Four Irish eyes sparkled with the thought. A fortune-telling automaton would be the greatest and most profitable attraction, particularly at a highwayman’s send-off.

“Nothing easier, sir,” they assured him with one voice.

Kitty O’Donnell’s wake had in fact suggested a refinement to his original plan. To begin with, he had thought of using the automaton’s cabinet, the clockwork removed and left behind in the prison. But if a body could be procured…

“It will need to be fresh, mind, and of roughly a similar appearance,” Grey said, a little dubiously. “But I don’t want you to kill anyone,” he added hastily.

“Not the slightest difficulty there, your honor,” one of the O’Higginses assured him. “A quick word in the priest’s ear, and we’ll have what’s needed. Father Jim knows every corpus what drops in the Rookery. And it’s not as though we mean any disrespect to the corpus,” he added piously. “It will get decent burial, won’t it?”

“The best funeral money can buy,” Grey assured him. It would be an Anglican funeral, but he supposed that would be all right. It was far from unusual for prisoners to be found dead in Newgate. And neither Newgate officials nor the military, he thought, would be eager to raise questions: the former not wishing to admit they had lost a prisoner, the latter only too glad to be rid of a troublesome nuisance before trial and scandal overtook them.

The O’Higginses exchanged glances, shrugged, and seemed satisfied, though Rafe did offer one last caution.

“Your honor does realize, don’t ye, that a felon what escapes prison and is caught is promptly hanged, no matter what it was he was jugged for in the first place?”

“Yes, Mr. O’Higgins. As are those found to have conspired in his escape.
All
those found to have so conspired.”

The guards would almost certainly realize the deception, but with a choice between raising a hue and cry, during which their own dereliction would become obvious, and quietly listing one Percival Wainwright as having died of gaol fever…Hal wasn’t a betting man, but Grey was, and a long way past reckoning the odds regarding this particular endeavor.

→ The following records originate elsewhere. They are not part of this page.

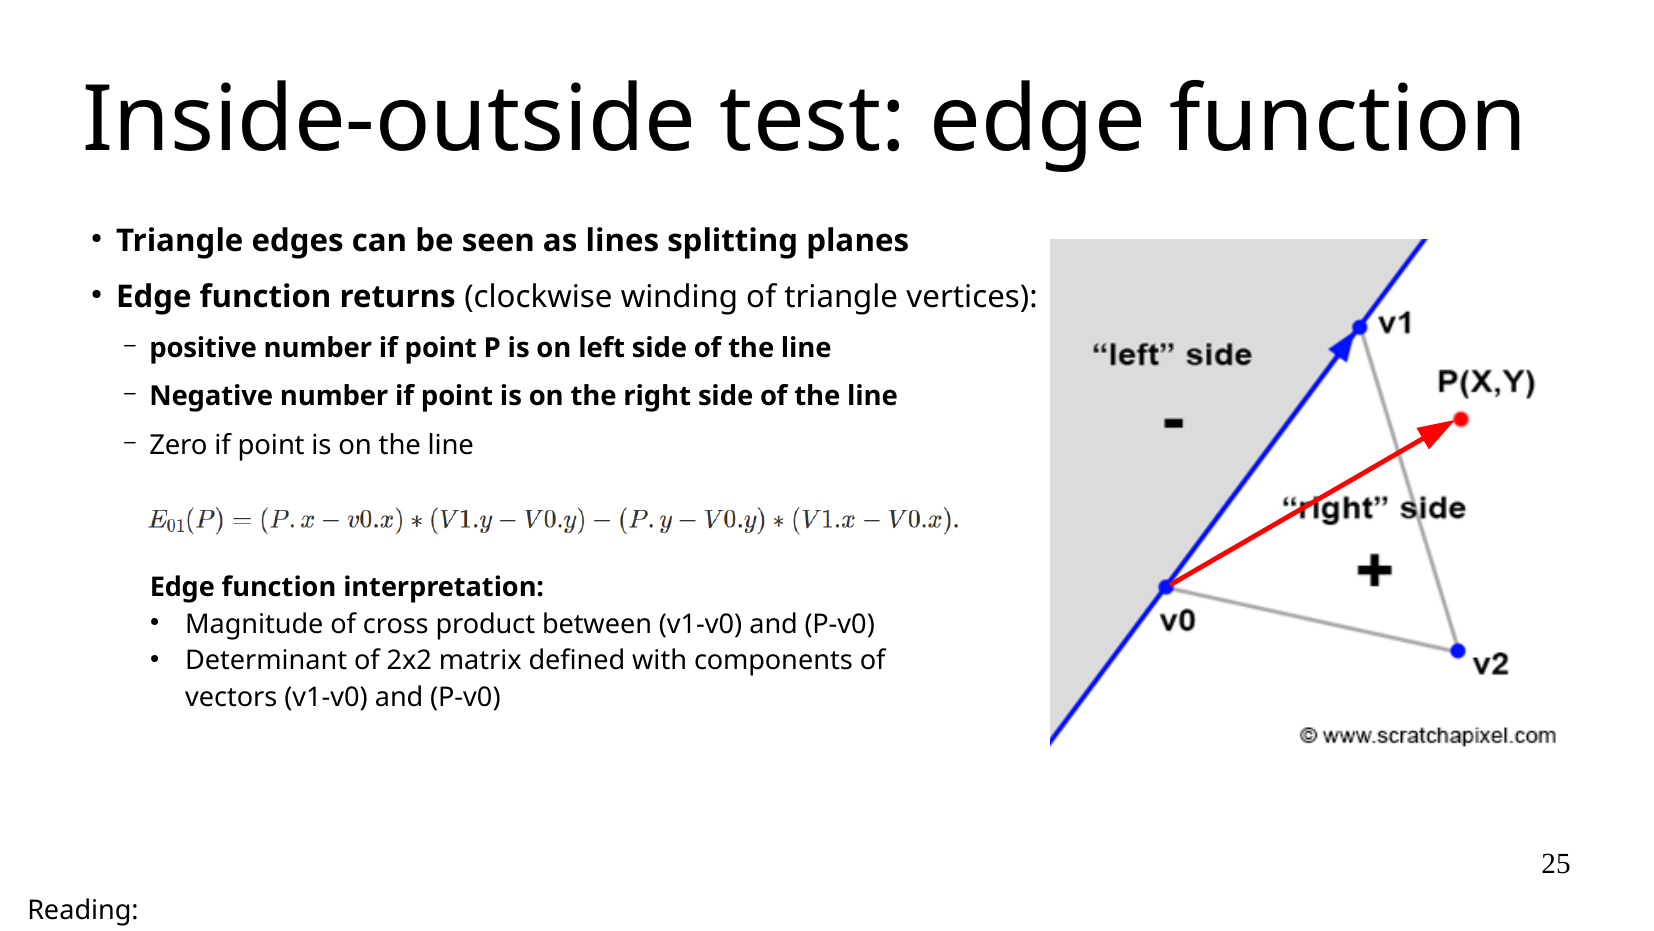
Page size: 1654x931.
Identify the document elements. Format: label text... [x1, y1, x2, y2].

list Triangle edges can be seen as lines splitting planes Edge function returns (clockwise winding of triangle vertices): positive number if point P is on left side of the line Negative number if point is on the right side of the line Zero if point is on the line [82, 217, 1571, 466]
title Inside-outside test: edge function [82, 37, 1571, 193]
picture [1050, 239, 1561, 751]
picture [133, 494, 976, 545]
text_box Edge function interpretation: Magnitude of cross product between (v1-v0) and (P-v0) Determinant of 2x2 matrix defined with components of vectors (v1-v0) and (P-v0) [135, 560, 976, 721]
text_box Reading: https://www.scratchapixel.com/lessons/3d-basic-rendering/rasterization-practical-implementation/rasterization-stage.html [12, 883, 1654, 931]
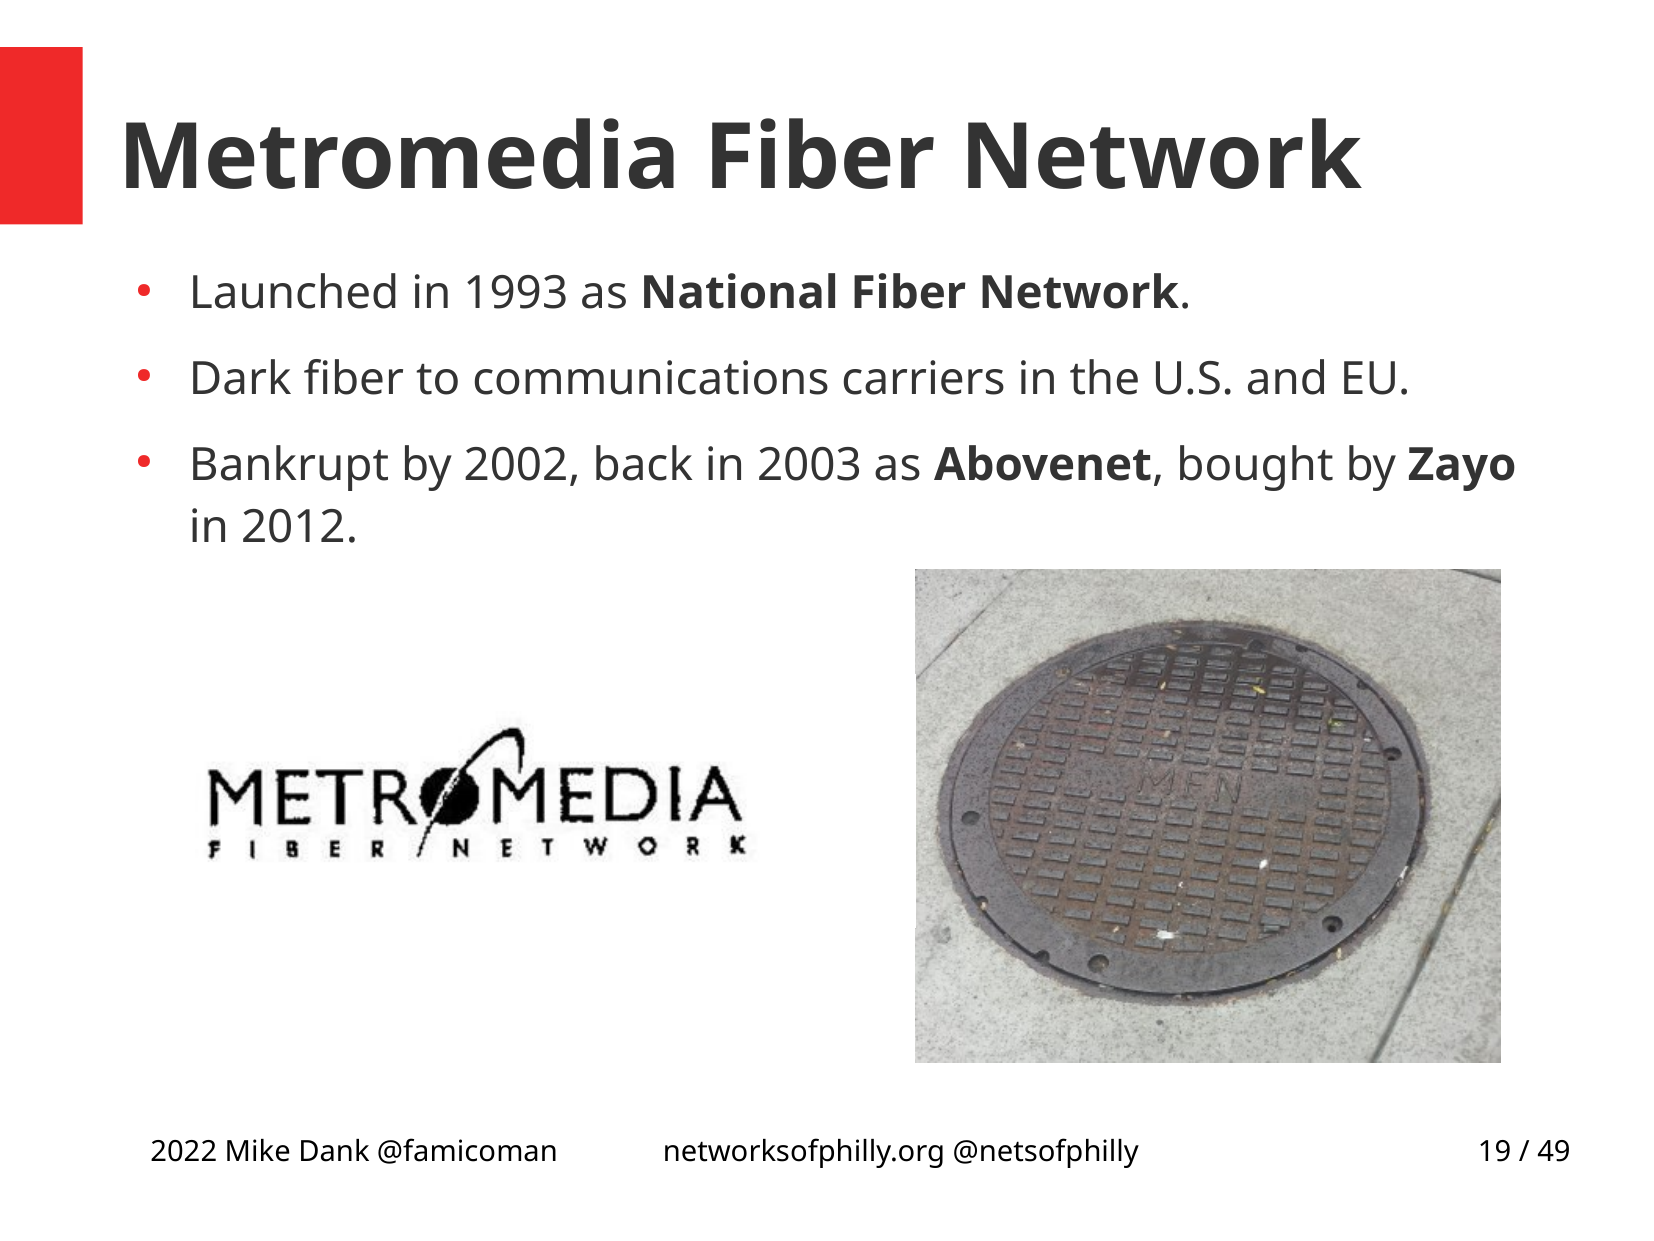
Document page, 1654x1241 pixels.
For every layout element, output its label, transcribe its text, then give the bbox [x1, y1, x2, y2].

list Launched in 1993 as National Fiber Network. Dark fiber to communications carriers in the U.S. and EU. Bankrupt by 2002, back in 2003 as Abovenet, bought by Zayo in 2012. [118, 259, 1536, 980]
title Metromedia Fiber Network [118, 49, 1571, 257]
picture [133, 569, 1501, 1063]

A gap-toothed grin split the Irishman’s stubbled face.

“Oh, well, then, sir. So long as we’re clear. Will your honor come along to see the fun?”

“I—” He stopped dead. He had not thought of the possibility. He could. Unshaven, dressed in filthy homespun, in the midst of a gang of Irish roisterers, he could pass into the prison undetected. Could be one of those who transferred the body into Percy’s cell, saw him change clothes with the corpse. One of those who, arms about his warm and living body, carried Percy out in the same guise of drunkenness, and saw him laid in the coffin in which, disguised as a deceased relative of the O’Higgins brothers, he would be carried to Ireland and Susannah Tomlinson, while the nameless corpse was hastily buried.

For an instant, the desire to see Percy one more time, to touch him, blazed through his body like a liquid flame. He drew breath, and let the flame go out.

“Better not,” he said, with real regret, and handed over a small fat purse. “Godspeed, Mr. O’Higgins.”